Che ci fosse un collegamento diretto tra deforestazione, biodiversità e nuove epidemie è noto da decenni: degradando o cambiando l’uso di aree forestali si accelerano processi di estinzione o migrazione di alcune specie - mentre quelle che hanno maggior capacità di adattamento e resistenza, come ratti e pipistrelli, diventano vettori di patogeni trasmissibili attraverso il contatto alle persone.
Ricerche precedenti hanno dimostrato che i focolai di malattie come la sindrome respiratoria acuta grave (SARS) e l'influenza aviaria, che si trasmettono dagli animali all’uomo, sono aumentati negli ultimi decenni come risultato diretto di un maggiore contatto tra esseri umani, fauna selvatica e bestiame. Ad esempio, uno studio condotto dall’università californiana di Stanford ha scoperto che deforestazione e frammentazione degli habitat forestali in Uganda hanno aumentato i contatti diretti tra primati e persone: questo perchè i primi si sono spinti fuori dalla foresta alla ricerca di cibo, mentre i secondi si sono addentrati in queste aree per raccogliere legna.
In un’altra pubblicazione, sono stati raccolti più di 3.2 milioni di casi da diverse centinaia di studi ecologici in siti in tutto il mondo, spaziando dalle foreste, ai terreni coltivati e alle città; analizzando questi dati, i ricercatori hanno scoperto che il numero delle specie note come vettori di malattie trasmissibili all'uomo - tra questi, 143 mammiferi come pipistrelli, roditori e vari primati - aumentava con il cambiamento del paesaggio da naturale a urbano, e con la conseguente diminuzione della biodiversità.

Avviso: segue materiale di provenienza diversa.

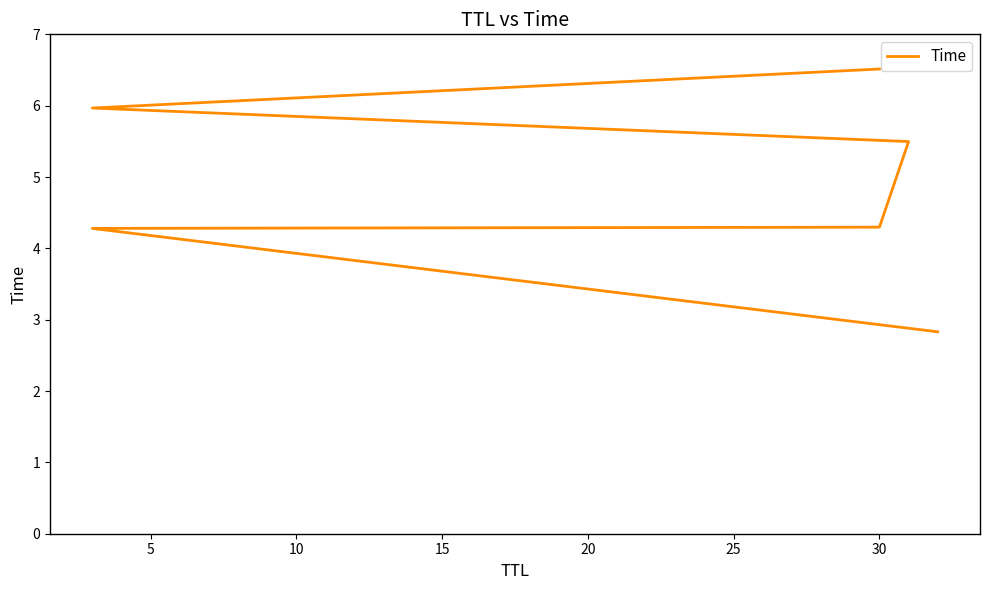

Does the chart have visible grid lines?

No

Fermare la deforestazione quindi può ridurre la nostra esposizione a nuovi disastri, ma contribuisce a limitare anche la diffusione di una lunga lista di altre malattie derivate dagli habitat della foresta pluviale, tra cui Zika, Nipah, malaria, colera e HIV.
Oltre a trovare soluzioni immediate come vaccini o cure, il prossimo passo è quindi esaminare la probabilità di trasmissione della malattia alla popolazione umana: esistono già alcuni lavori di questo tipo, effettuati per le epidemie di virus Ebola in Africa, in cui sono state create mappe di rischio basate sulle tendenze di sviluppo, la presenza di probabili specie ospiti e fattori socio-economici che determinano il ritmo con cui un virus potrebbe diffondersi una volta trasmesso alla popolazione.
Questa analisi permette di individuare le aree dove intervenire, con piani di prevenzione che comprendano non solo il lato ambientale, ma anche quelli sociali ed economici, comprendendo e progettando i rischi sulla base delle relazioni tra fattori quali uso del suolo, clima e biodiversità. Il primo, inderogabile passo rimane tuttavia la definizione di strategie di utilizzo sostenibile delle risorse per evitare l’insorgere di nuove pandemie, attraverso un approccio olistico, che ricomprenda questioni di salute pubblica, ambiente e sviluppo sostenibile.